- **ACTIVITY**: Reproduce verbatim the stretch of text in the items below from the line containing "nasional. Teddy menyebut" through the line containing "mempercepat swasembada energi serta", including both of those lines.

- **TASK DATA**:
<<<<

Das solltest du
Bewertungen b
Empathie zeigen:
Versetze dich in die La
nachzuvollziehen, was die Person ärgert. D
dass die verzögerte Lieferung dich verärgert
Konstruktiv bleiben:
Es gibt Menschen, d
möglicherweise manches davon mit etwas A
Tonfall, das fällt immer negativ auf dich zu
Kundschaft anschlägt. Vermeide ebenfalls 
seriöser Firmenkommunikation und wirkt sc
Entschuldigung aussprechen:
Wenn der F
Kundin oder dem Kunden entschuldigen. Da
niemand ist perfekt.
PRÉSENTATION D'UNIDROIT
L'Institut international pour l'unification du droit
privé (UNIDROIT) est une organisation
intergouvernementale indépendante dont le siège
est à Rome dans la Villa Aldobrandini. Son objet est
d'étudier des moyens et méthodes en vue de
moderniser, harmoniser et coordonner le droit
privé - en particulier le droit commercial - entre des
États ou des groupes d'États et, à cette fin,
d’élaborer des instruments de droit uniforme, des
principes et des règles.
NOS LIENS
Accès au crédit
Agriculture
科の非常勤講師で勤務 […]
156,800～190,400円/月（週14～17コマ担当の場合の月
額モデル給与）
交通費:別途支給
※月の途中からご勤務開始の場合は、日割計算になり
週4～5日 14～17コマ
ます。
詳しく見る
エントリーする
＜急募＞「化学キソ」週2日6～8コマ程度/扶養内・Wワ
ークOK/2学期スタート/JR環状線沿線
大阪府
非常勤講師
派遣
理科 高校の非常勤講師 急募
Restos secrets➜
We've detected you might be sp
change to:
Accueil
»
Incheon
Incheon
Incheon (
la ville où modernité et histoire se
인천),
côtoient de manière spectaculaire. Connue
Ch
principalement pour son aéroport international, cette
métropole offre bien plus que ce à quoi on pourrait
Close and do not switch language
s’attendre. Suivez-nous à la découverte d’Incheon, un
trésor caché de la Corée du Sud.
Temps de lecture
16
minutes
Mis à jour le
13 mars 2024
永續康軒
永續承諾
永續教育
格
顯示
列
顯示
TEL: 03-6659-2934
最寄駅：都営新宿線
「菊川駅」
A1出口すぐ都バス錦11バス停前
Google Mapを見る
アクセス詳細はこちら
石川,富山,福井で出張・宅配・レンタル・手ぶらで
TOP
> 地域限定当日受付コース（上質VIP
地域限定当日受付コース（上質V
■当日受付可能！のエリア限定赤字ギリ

>>>>
<<<<

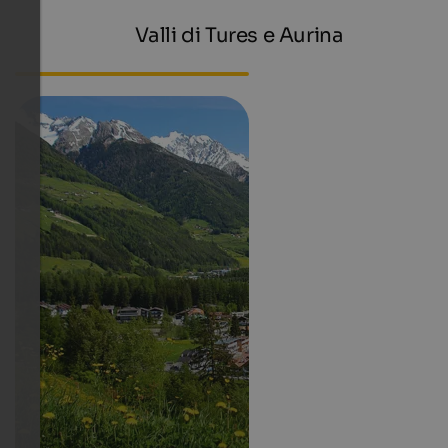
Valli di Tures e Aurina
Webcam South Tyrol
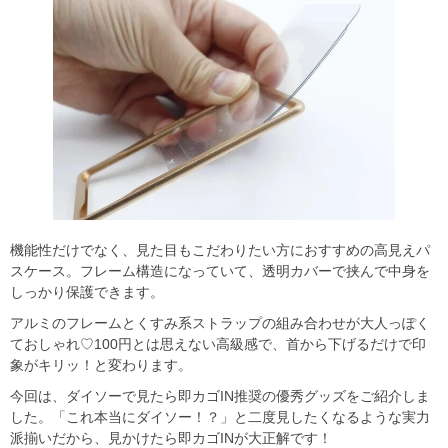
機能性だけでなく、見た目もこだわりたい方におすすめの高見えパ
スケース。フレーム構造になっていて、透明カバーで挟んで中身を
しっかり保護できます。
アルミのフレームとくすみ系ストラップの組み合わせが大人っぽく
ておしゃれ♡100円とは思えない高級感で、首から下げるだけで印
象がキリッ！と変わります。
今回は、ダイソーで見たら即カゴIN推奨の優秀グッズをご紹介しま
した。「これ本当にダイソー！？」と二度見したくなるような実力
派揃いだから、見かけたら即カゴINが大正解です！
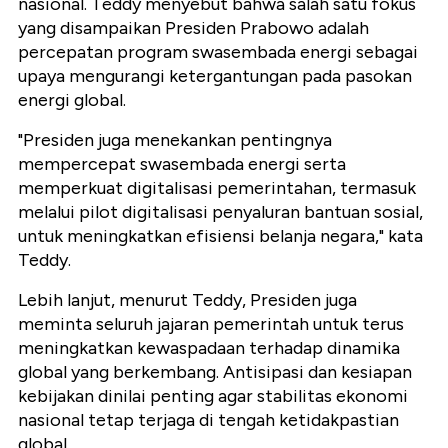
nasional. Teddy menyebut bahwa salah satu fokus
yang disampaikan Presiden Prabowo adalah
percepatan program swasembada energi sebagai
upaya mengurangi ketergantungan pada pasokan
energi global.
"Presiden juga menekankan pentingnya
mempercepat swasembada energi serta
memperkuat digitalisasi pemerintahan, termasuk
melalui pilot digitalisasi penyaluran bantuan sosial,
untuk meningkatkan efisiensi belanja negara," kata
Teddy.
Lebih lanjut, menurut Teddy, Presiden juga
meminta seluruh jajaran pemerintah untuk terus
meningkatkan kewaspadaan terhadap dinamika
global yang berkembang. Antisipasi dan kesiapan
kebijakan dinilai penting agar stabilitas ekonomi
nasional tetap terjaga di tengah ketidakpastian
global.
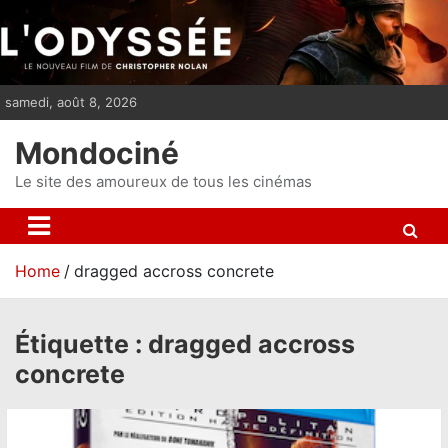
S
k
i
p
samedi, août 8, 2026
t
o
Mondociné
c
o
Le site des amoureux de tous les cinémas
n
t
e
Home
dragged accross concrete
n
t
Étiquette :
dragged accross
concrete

>>>>
<<<<

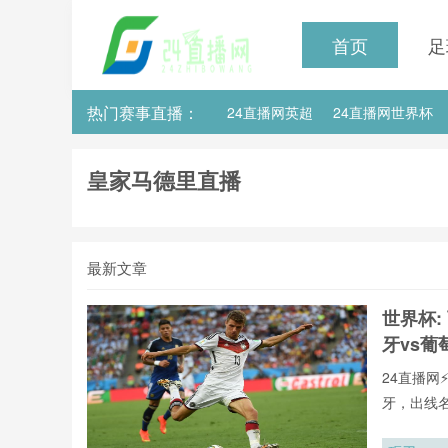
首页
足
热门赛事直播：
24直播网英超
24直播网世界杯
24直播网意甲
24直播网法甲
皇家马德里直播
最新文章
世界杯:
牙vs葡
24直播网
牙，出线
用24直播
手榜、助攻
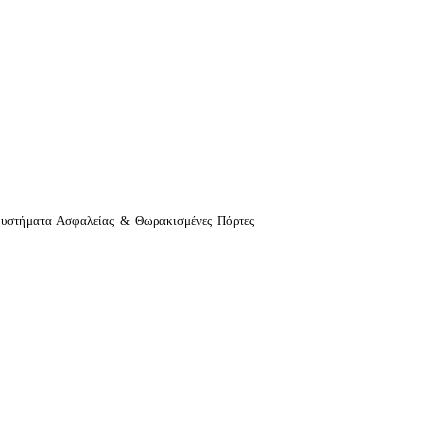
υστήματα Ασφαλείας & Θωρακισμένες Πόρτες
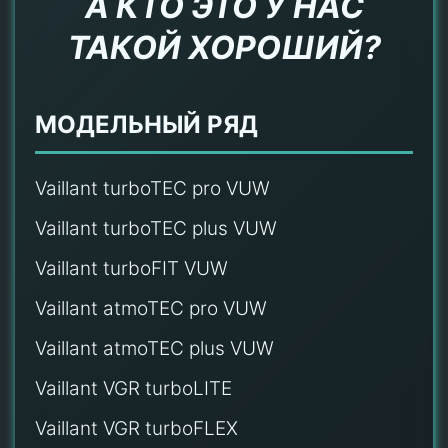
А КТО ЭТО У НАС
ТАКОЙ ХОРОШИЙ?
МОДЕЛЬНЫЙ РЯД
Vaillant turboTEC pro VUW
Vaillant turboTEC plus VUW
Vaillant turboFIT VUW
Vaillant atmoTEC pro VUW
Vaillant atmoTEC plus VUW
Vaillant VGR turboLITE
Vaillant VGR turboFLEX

>>>>

- **YOUR RESPONSE**:
nasional. Teddy menyebut bahwa salah satu fokus
yang disampaikan Presiden Prabowo adalah
percepatan program swasembada energi sebagai
upaya mengurangi ketergantungan pada pasokan
energi global.
"Presiden juga menekankan pentingnya
mempercepat swasembada energi serta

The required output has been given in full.